A unique potential solution in the pipeline for these patients is now being developed in Israel. The minimally invasive Optimizer III is a pacemaker-sized device that electrically stimulates diseased heart muscle, enabling it to contract more strongly and pump blood where it’s needed.
Implanted in a surgical procedure under local anesthesia and sedation, the Optimizer III just needs to have its battery recharged at home weekly for about an hour. And it has lasting effects, not just serving as an assistive device but actually strengthening the heart the same way any exercise builds muscle.
In June, Impulse Dynamics enrolled its first patient in a multi-center study to confirm the device’s safety and efficacy, aimed at getting approval from the US Food & Drug Administration (FDA).
Medical centers in Illinois, Louisiana, Nebraska, New Jersey, North Carolina, Ohio, Tennessee, Texas and Wisconsin are participating in the study, which will include a total of 230 patients with moderate to severe CHF.
The Israeli company has already been selling the product for eight years in Europe and the Far East. More than 1,000 patients have received an Optimizer implant, mostly in Germany, Italy and Austria. A few patients have also been treated at Israel’s Kaplan Medical Center.
No other device targets the muscle
“CHF is brought about by muscle fatigue from a combination of factors. The end result is that the heart has less ability to pump blood out,” says Impulse Dynamics CEO Dr. Irit Yaniv.
“Patients are usually treated with medications that help the symptoms but not the cause of the problem, or with implanted devices such as pacemakers or defibrillators. Nothing else targets the muscle itself, and nothing else actually ‘trains’ the heart.”
If it’s approved in the United States, the Optimizer will be a welcome advance for many of the five million people suffering from CHF.
Patients with a pacemaker to regulate their heartbeat can have this device implanted as well, if they meet certain criteria. “Many of our patients have both devices,” Yaniv tells ISRAEL21c.
Results in European patients have shown improvement in quality of life and exercise tolerance, with a reduction of hospitalizations due to heart failure.

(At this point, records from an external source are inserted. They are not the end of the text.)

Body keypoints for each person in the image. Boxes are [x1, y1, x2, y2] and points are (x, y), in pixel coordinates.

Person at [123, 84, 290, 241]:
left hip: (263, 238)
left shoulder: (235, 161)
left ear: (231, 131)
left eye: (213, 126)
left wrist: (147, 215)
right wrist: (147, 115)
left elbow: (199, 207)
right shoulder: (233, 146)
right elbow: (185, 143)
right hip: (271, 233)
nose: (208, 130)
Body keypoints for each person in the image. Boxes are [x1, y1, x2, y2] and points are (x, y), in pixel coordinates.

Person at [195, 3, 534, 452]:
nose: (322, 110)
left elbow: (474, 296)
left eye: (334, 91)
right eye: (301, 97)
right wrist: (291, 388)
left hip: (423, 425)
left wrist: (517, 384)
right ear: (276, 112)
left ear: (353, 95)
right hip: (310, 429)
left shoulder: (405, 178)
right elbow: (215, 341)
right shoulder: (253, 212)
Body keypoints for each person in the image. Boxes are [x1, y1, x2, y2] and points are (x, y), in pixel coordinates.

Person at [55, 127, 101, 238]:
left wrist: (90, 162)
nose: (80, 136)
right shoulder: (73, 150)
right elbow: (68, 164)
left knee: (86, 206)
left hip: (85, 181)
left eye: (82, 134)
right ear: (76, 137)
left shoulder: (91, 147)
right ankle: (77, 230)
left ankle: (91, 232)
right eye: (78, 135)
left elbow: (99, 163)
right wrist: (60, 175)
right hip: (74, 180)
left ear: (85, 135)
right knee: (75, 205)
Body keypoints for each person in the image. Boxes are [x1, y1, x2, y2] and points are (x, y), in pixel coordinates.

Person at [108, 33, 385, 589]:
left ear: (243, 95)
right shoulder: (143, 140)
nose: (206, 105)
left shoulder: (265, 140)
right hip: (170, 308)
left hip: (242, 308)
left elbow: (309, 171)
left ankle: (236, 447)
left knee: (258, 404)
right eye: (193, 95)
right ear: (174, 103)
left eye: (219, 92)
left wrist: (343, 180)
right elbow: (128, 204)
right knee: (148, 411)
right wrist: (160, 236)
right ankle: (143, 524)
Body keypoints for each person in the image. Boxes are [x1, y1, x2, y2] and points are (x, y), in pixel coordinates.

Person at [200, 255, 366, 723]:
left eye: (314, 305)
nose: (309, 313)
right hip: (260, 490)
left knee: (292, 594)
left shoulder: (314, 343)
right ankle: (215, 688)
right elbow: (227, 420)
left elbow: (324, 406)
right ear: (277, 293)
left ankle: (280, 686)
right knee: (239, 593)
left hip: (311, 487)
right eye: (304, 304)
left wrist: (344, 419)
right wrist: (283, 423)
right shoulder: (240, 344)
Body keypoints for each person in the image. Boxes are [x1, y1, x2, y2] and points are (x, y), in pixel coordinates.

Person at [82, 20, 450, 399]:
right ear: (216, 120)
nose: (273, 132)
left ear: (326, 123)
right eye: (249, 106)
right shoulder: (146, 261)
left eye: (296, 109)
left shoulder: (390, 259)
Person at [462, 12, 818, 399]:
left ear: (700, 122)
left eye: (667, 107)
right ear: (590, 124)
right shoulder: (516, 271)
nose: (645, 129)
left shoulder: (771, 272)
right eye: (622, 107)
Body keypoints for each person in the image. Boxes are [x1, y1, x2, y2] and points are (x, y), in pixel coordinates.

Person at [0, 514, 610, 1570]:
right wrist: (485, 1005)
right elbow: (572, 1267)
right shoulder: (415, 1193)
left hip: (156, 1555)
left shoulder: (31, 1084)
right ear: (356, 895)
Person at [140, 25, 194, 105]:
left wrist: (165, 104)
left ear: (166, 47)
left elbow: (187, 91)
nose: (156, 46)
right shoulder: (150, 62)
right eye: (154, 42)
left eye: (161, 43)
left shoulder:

Most patients start feeling a change in their level of performance just a few weeks after the implantation procedure. In many cases, the Optimizer has allowed people who couldn’t get up a flight of stairs to start biking, hiking and swimming.
One 70-year-old German patient reported that after being implanted with an Optimizer in April last year, “I cannot sit still. I am making up for what I couldn’t do in the last few years. I have no restrictions.”
Epidemic proportions
Founded in 1996, Impulse Dynamics has its corporate headquarters in the Netherlands Antilles. Its Technology Research Center is based in Israel, and it maintains offices in New York and Germany.
Yaniv, who has experience in the medical devices and bio-pharma fields, holds a medical degree from Ben-Gurion University of the Negev and an MBA from the Recanati Graduate School of Business Administration at Tel Aviv University.
She’s currently the CEO of both Impulse Dynamics and its sister company, MetaCure, which employs the same technology in its DIAMOND device to stimulate stomach muscles as a treatment for type 2 diabetes.
Both CHF and diabetes are epidemic conditions. The American Heart Association estimates that one out of 10 people over the age of 65 will suffer from heart failure at some point. Clinical testing so far has indicated that approximately 70 percent of CHF patients with advanced symptoms would be eligible to be fitted with an Optimizer.